Pioneering Switzerland
In January 2023, the Swiss city of Lugano´s public authority issued a six-year bond of up to CHF 100 million via blockchain. Its pioneering digital bond was dual-listed on the Zurich-based SIX Digital Exchange (SDX) private blockchain-based platform and the traditional SIX Swiss Exchange infrastructure.
The issuance was the first digital bond approved by the Swiss National Bank, and it was included in the Swiss Bond Index. “If you take Switzerland, we have probably one of the most advanced financial infrastructures in the world,” said Lugano’s deputy chief financial officer, Paolo Bortolin, about the issuance. “So, the question is, ‘why are you doing all this?’ It’s because we want to innovate, we want to keep going, to be at the top of the world [in terms of] efficiency.”
Building Confidence
Overall, digital bonds are a relatively new development in the financial or fintech market. Still, they have the potential to transform the way bonds are issued and traded, making the process more efficient, secure, and accessible.

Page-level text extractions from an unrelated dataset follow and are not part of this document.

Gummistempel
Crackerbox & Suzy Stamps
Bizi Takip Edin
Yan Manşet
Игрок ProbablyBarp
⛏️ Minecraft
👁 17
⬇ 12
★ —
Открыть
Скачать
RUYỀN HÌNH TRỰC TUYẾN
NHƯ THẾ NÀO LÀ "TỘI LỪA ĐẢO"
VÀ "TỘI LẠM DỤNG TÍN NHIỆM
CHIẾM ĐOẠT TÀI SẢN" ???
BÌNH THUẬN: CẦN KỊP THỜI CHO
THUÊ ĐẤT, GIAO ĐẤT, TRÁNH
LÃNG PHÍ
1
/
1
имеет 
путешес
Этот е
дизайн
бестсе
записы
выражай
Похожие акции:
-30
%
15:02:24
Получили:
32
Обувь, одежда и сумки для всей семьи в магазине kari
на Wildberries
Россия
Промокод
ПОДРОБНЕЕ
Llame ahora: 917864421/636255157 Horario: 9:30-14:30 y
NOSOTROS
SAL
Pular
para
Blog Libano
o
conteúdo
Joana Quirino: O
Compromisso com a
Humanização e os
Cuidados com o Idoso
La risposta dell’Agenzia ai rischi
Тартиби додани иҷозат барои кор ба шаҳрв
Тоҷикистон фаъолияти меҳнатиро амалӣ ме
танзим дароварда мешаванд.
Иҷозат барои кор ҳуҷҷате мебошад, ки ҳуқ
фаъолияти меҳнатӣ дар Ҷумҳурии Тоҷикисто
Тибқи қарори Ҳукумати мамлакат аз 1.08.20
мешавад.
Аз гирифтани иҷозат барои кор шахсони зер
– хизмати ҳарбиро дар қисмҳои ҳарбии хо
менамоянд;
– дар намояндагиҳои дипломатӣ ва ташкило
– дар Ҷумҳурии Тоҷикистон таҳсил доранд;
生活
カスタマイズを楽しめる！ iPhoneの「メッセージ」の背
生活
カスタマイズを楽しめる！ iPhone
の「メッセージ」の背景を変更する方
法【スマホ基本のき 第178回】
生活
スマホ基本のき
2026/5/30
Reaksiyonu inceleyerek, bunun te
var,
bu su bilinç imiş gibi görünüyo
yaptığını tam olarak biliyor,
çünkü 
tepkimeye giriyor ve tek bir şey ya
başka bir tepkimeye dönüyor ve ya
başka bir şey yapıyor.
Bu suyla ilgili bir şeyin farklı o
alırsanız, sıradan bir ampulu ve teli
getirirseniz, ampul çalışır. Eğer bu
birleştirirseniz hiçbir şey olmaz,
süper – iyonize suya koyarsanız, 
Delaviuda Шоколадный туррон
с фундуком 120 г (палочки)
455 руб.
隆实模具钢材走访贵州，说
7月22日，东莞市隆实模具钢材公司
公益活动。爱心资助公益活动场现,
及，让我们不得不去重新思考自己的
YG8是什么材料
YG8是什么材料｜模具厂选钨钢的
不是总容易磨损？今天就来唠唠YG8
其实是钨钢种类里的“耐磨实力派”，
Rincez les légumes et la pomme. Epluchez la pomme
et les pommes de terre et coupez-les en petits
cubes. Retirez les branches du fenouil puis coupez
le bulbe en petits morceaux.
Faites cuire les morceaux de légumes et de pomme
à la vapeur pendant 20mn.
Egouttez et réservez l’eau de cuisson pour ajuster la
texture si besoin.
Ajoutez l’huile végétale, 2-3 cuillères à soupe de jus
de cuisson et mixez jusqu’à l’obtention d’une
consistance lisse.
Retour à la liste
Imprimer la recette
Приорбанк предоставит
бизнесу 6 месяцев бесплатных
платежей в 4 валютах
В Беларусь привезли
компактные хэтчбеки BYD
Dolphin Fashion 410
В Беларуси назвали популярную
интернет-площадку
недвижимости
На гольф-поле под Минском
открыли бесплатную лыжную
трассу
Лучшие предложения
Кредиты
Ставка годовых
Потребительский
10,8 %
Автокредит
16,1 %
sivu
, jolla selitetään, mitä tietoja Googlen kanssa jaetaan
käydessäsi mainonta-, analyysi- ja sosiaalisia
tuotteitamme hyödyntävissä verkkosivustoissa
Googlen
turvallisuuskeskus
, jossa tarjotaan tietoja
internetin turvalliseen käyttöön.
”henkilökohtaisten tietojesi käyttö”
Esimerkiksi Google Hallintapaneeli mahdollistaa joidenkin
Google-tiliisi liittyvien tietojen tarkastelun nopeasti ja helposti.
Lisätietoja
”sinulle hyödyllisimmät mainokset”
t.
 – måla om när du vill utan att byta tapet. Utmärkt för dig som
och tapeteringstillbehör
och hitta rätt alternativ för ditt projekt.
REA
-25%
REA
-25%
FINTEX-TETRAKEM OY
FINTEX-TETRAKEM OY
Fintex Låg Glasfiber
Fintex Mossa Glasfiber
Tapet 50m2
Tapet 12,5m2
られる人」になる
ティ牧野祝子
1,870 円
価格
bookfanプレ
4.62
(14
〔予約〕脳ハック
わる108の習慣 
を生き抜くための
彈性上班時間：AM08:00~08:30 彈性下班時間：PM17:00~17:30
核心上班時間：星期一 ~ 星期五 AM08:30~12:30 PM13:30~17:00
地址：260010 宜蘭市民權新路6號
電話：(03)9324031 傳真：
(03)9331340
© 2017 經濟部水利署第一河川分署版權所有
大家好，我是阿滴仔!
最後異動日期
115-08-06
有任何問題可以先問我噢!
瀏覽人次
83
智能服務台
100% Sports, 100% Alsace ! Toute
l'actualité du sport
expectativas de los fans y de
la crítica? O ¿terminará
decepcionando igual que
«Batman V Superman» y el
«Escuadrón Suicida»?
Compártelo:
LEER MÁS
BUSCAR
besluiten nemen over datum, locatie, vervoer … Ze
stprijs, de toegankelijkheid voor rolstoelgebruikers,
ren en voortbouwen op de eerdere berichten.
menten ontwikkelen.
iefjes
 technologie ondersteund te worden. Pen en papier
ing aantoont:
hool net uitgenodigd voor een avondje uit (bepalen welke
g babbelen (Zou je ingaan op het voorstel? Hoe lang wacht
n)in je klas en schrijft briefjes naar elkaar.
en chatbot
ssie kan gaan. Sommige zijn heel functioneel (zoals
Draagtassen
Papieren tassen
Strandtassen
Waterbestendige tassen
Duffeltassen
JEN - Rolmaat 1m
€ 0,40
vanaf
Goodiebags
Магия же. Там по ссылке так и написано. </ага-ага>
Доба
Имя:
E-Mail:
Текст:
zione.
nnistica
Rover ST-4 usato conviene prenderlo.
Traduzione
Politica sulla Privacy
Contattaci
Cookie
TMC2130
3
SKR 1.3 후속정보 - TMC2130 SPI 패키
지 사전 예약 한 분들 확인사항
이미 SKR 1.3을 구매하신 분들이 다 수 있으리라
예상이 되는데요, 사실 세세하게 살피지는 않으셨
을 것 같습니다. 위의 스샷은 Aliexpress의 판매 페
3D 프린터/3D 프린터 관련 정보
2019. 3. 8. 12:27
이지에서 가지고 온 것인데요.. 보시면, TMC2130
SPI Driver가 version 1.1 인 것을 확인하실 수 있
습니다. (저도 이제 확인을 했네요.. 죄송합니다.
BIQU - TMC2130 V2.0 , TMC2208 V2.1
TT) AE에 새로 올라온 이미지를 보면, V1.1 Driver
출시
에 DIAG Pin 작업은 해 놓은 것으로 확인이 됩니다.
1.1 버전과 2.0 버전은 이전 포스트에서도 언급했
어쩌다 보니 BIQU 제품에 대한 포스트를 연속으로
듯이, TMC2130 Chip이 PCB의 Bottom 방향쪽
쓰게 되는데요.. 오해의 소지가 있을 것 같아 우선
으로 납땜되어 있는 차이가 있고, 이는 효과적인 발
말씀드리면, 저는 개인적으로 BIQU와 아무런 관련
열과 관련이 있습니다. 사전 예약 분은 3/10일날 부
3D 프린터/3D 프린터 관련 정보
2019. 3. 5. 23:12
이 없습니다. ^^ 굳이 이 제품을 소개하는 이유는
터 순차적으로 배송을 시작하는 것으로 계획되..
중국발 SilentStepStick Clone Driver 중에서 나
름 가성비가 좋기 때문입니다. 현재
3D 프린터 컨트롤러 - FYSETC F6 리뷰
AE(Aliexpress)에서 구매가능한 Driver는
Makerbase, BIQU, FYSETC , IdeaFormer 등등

For the asset class to take off, it will take time to build the technological infrastructure for banks and their investors and to build confidence in a market. Now the process includes more testing of the technology and the platforms than practicing issuance. Investors are also not fully prepared for buying and trading digital bonds, as they, too, need to have the right technology in place. They are afraid of some novel risks—operational, legal, and cyber-related ones. Thus, the future of digital bonds will depend on a wide range of factors, but the provision of clear and attractive legal frameworks will be key.